Nothing, you go a hold of some bad M&P, you need to find some quality MP soapbase. That happened to me once when I tried MP soap years ago.. It suppose to stay smooth.. Unless you moved SO S L O W and it started cooling off to where it started to thickening.. 

But if not.. then it was bad MP


----------



## Tabitha (Sep 8, 2007)

Where did you get your base?

How much did you microwave & for how long?

There is a 90% chance you can remelt your soap & still pour it. All is not lost yet.

Answer the above questions & let's figure this out.-


----------



## pepperi27 (Sep 8, 2007)

I agree with tab and smell it. Its possible the base is not good but you can remelt only you cant start over with color and scenting. Try not to cook too hot otherwise you may burn off the scent. That happened to me when I first started and didn't know anything!


----------



## Gigi2 (Sep 8, 2007)

Even M&P is a "trade" within itself. It's easy, but you still need to practice, practice & more practice. Melt at a low temp, or at shorter bursts in the microwave-should bring a more even melting. You will find what works for you, & what doesn't. Best of luck. And if you do wait too long, the soap will start to get hard. But-one nice thing about MP is you can re-batch/melt it again.


----------



## kitsmom (Sep 8, 2007)

*mp disaster*

thanks all for responding. i bought the base,extra clear from bramble berry. i microwaved approx 1lb at 30 second bursts in the microwave, probably 4-5 times. can u pour the base on a cookie sheet, let it harden and then cut it out with cookie cutters? iam so excited about making soap, i just want to make everything!! also someone told me that the fragrance may have seized the base up. could that be? maybe essential oil would be better? wheres the best place to get fragrance or oil? thanks


----------



## Gigi2 (Sep 8, 2007)

*Re: mp disaster*

I am sure you did, but make sure to cut the soap up in little pieces before microwaving it. On a cookie sheet? I would give it a try, but watch the soap because MP gets very hard-and you may find it's hard to cut with a cookie cutter. Best of luck!

And oh- about buying FO. That's a good question. It is trial & error. So many people have different recipes, etc...it's personal taste. I would first look for somewhere that has good shipping rates to your location.
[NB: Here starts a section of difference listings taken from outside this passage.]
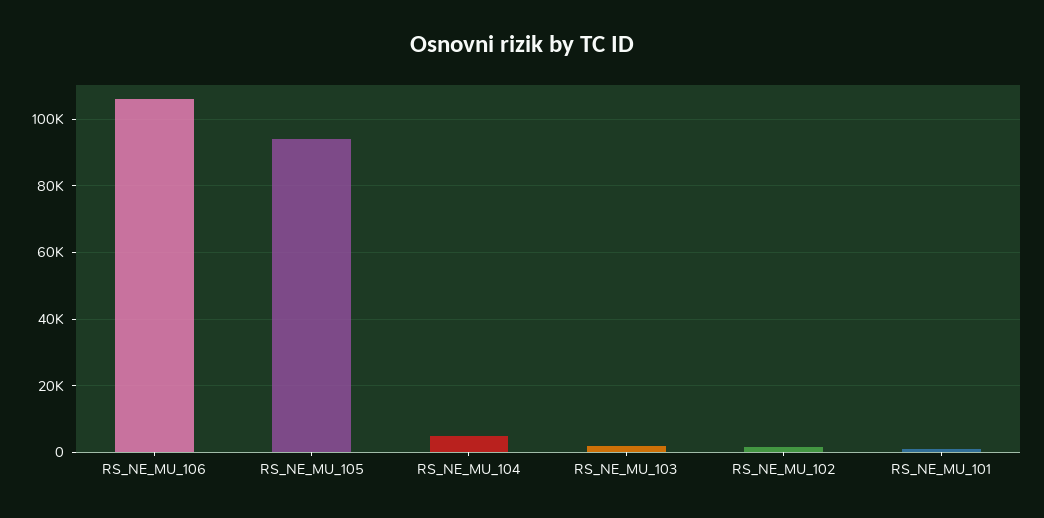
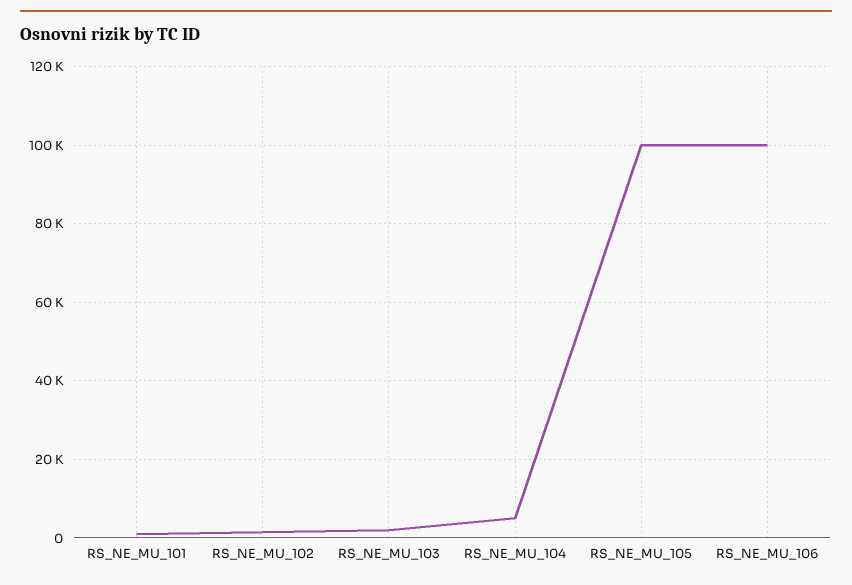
RS_NE_MU_106: 106000 -> 100000
RS_NE_MU_105: 94000 -> 100000

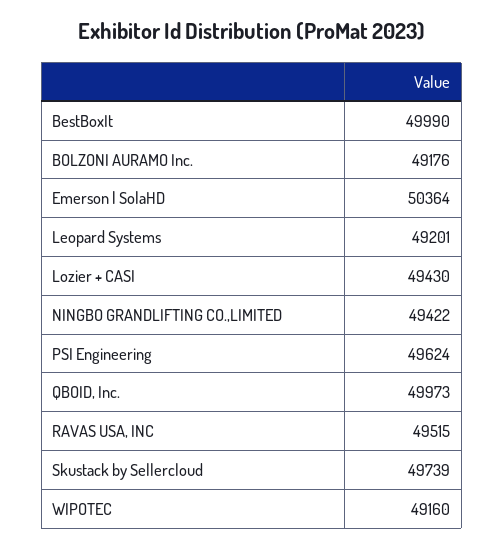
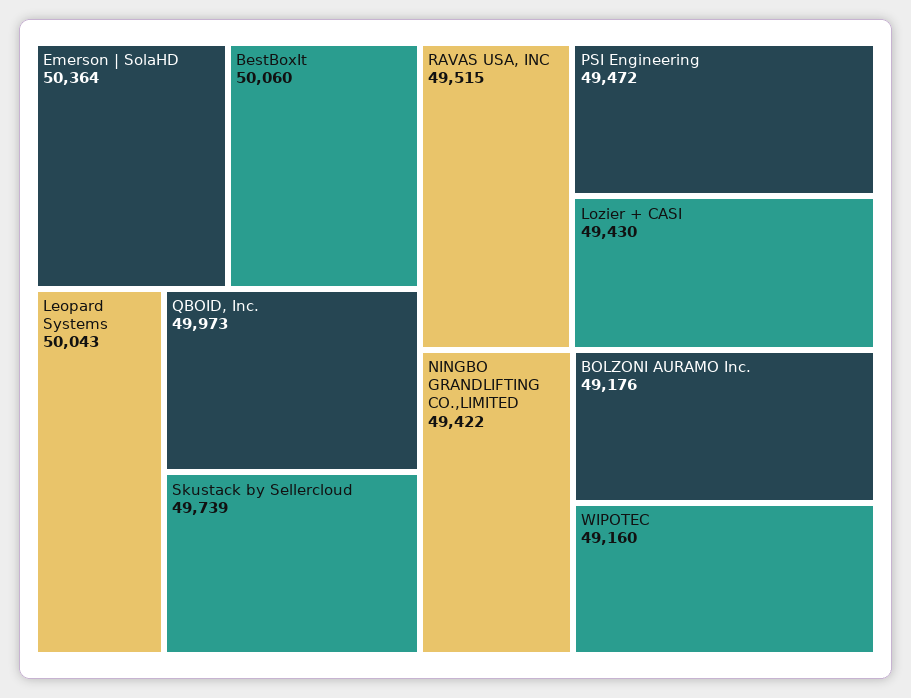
BestBoxIt: 49990 -> 50060
Leopard Systems: 49201 -> 50043
PSI Engineering: 49624 -> 49472

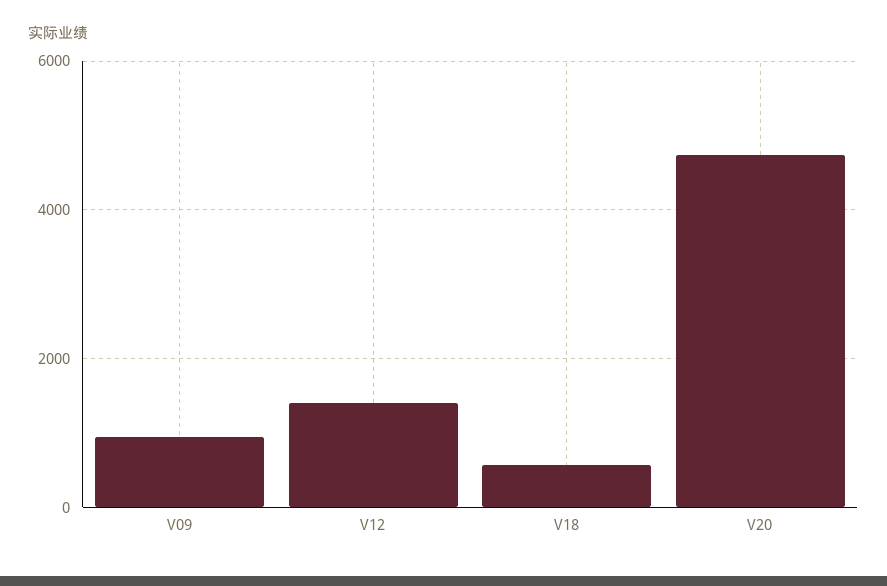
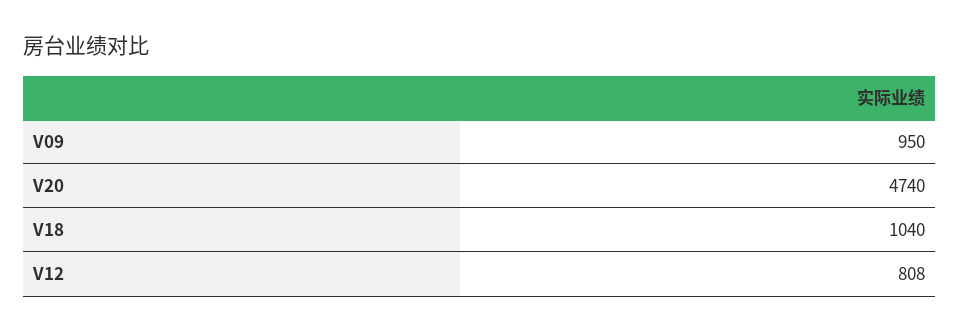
V12: 1400 -> 808
V18: 600 -> 1040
You'll soon find out shipping take a HUGE chunk out of profit, etc...



			
				kitsmom said:
			
		

> thanks all for responding. i bought the base,extra clear from bramble berry. i microwaved approx 1lb at 30 second bursts in the microwave, probably 4-5 times. can u pour the base on a cookie sheet, let it harden and then cut it out with cookie cutters? iam so excited about making soap, i just want to make everything!! also someone told me that the fragrance may have seized the base up. could that be? maybe essential oil would be better? wheres the best place to get fragrance or oil? thanks


----------